Extrait présenté –
__________________________________________________
RENCONTRE AVEC JULIAN BLIGHT, METTEUR EN SCENE DE RELAPS

Le 11 décembre, au Café Lib' de Bourrou, avait lieu une présentation du travail en cours de la compagnie La Nébuleuse en résidence au Lieu, à St Paul de Serre, du 30 novembre au 23 décembre 2015.

La compagnie a été créée en décembre 2012 par Julian Blight, un jeune homme qui n'a même pas 30 ans, ayant reçu une formation théâtrale au lycée, à l'université mais aussi dans des conservatoires d'arrondissement (10è puis 16è) à Paris. Souhaitant se démarquer d'une formation plutôt classique mais avide de rencontres,  il a créé un collectif transdisciplinaire "En but d'aller vers" qui l'a conduit à élaborer 4 spectacles, à partir de 2008, à produire des performances, des improvisations, grâce à un cycle de recherches avec des artistes de divers horizons. Il a été aussi assistant à la mise en scène pour le spectacle Dark Spring de Bruno Geslin qui lui-même l'a formé à la vidéo comme support de film et d'un travail sur la matière. Il a travaillé avec Arnaud Saury sur Mémoires du Grand Nord mais aussi avec le chorégraphe Alain Buffard (aujourd'hui décédé). S'il a été acteur-interprète au théâtre (encore aujourd'hui dans La Cosa de Claudio Stellato) ou au cinéma, il ne persévère plus dans cette voie, d'autant qu'il a quitté Paris, où la plupart des contrats s'obtiennent, pour retrouver sa ville d'origine, Périgueux. Il se considère désormais comme metteur en scène. Après un exil de 3 mois au Maroc pour envisager un nouveau départ suite à son travail très intense avec Bruno Geslin, il  a décidé de réaliser un rêve ancien : revenir chez lui pour créer sa propre compagnie.
__________________________________________________
Matériel fourni –
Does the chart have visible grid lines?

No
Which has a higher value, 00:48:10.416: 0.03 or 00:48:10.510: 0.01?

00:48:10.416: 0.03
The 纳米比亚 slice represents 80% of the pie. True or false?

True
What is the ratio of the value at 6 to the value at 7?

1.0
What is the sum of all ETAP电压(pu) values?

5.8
__________________________________________________
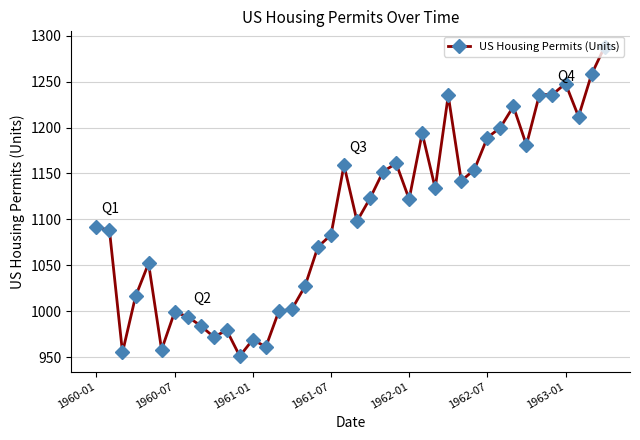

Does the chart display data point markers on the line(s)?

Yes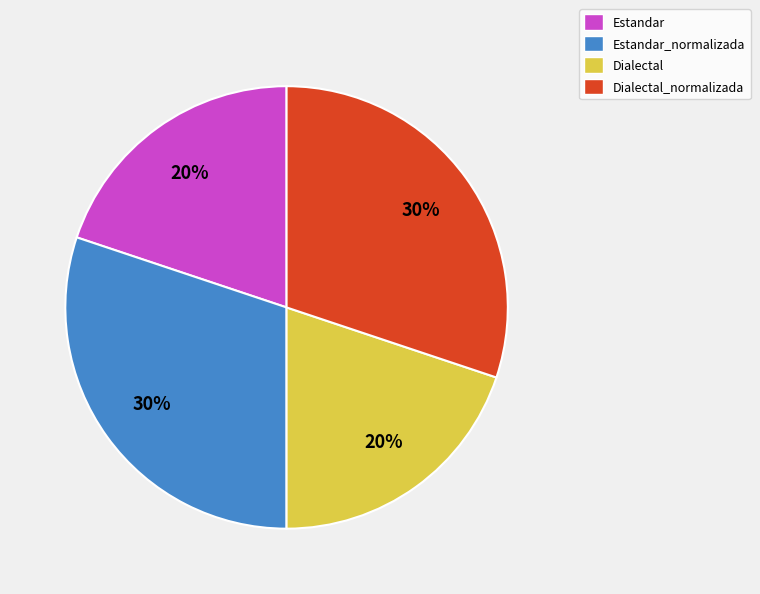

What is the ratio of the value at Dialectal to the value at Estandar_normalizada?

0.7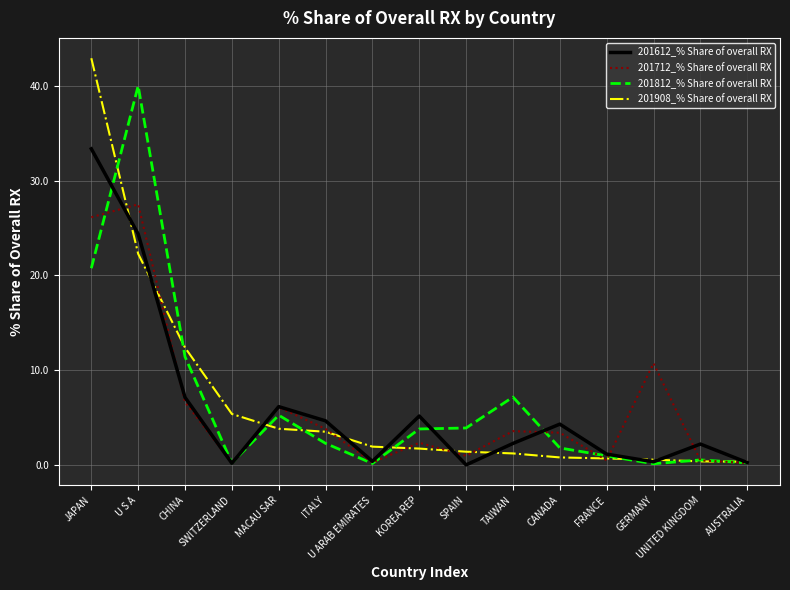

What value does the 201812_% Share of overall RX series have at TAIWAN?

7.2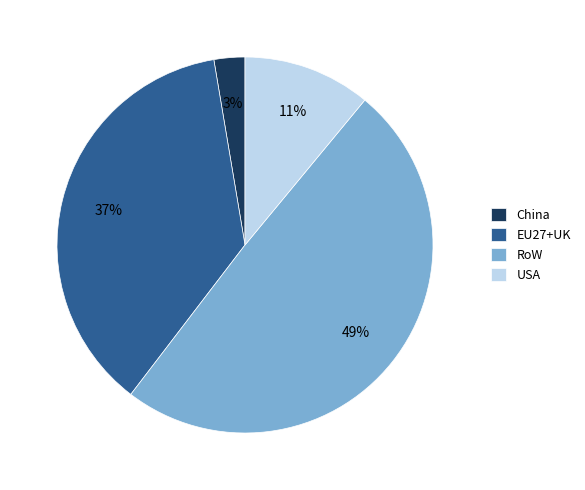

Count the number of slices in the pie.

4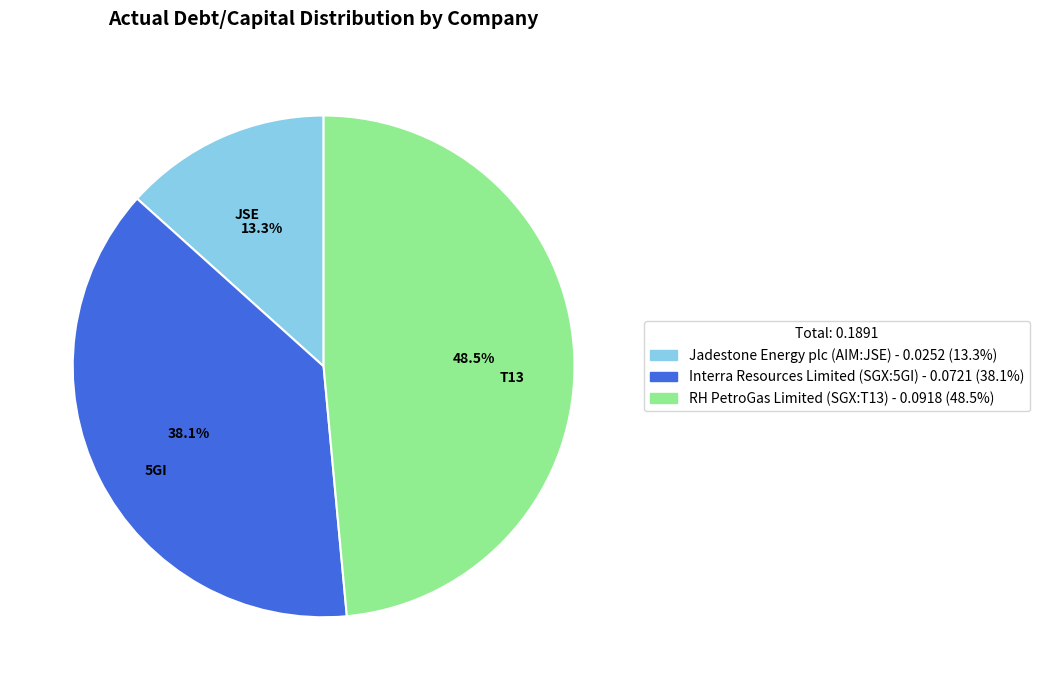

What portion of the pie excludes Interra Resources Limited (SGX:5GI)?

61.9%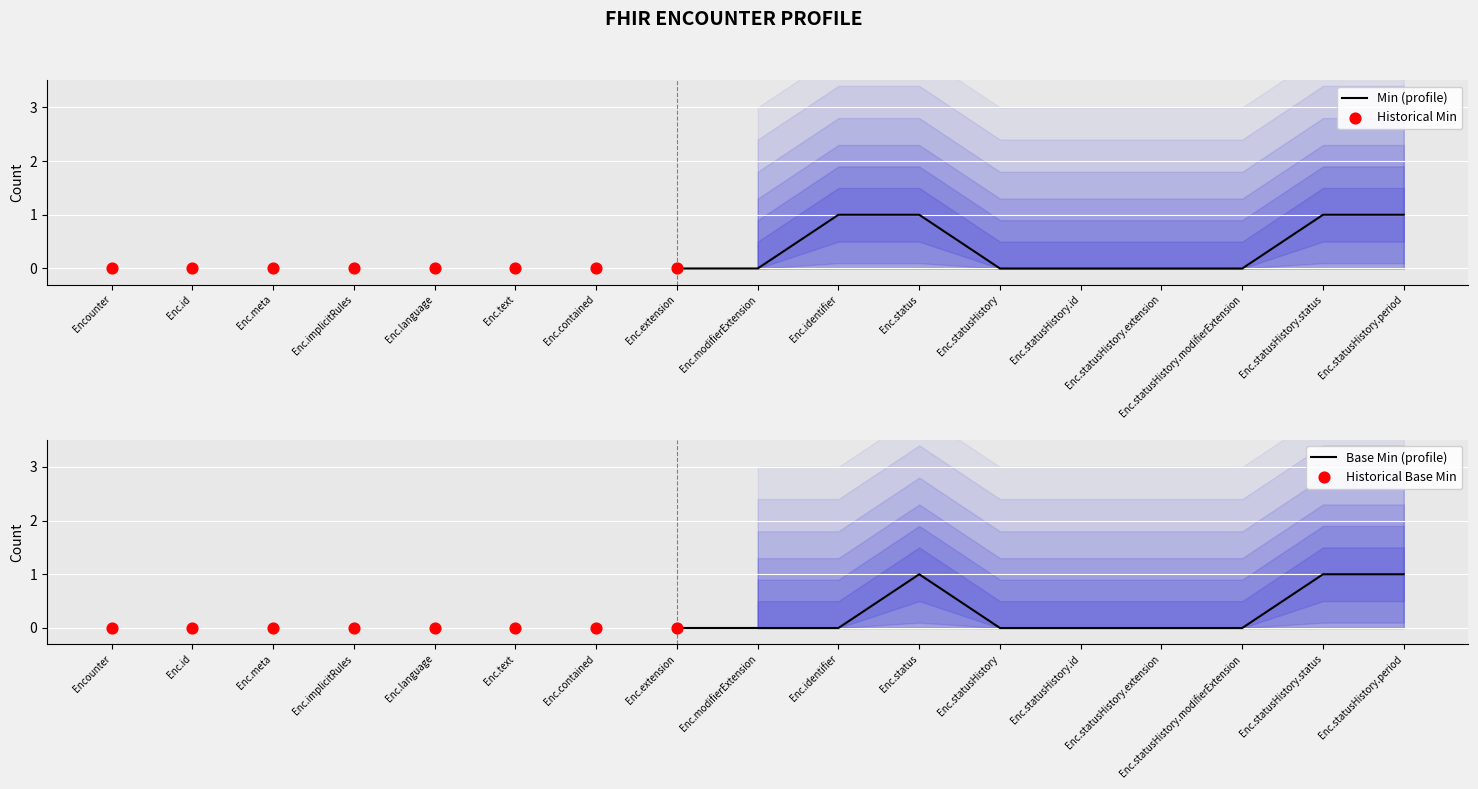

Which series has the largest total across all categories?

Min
__________________________________________________
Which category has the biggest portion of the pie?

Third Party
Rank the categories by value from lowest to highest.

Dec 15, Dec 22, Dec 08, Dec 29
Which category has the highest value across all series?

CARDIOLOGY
__________________________________________________
Consigne –
Les affirmations suivantes concordent-elles avec l'extrait sur Julian Blight ? Répondez à chacune par oui ou par non, en citant les mots de l'extrait qui tranchent. 1. La compagnie a été fondée en décembre 2012. 2. Après son séjour au Maroc, Julian Blight s'est installé à Paris. 3. Bruno Geslin a formé Julian Blight à la vidéo.

Corrigé –
1. Oui : « La compagnie a été créée en décembre 2012 par Julian Blight ».
2. Non : « il a quitté Paris, où la plupart des contrats s'obtiennent, pour retrouver sa ville d'origine, Périgueux ».
3. Oui : « Bruno Geslin qui lui-même l'a formé à la vidéo ».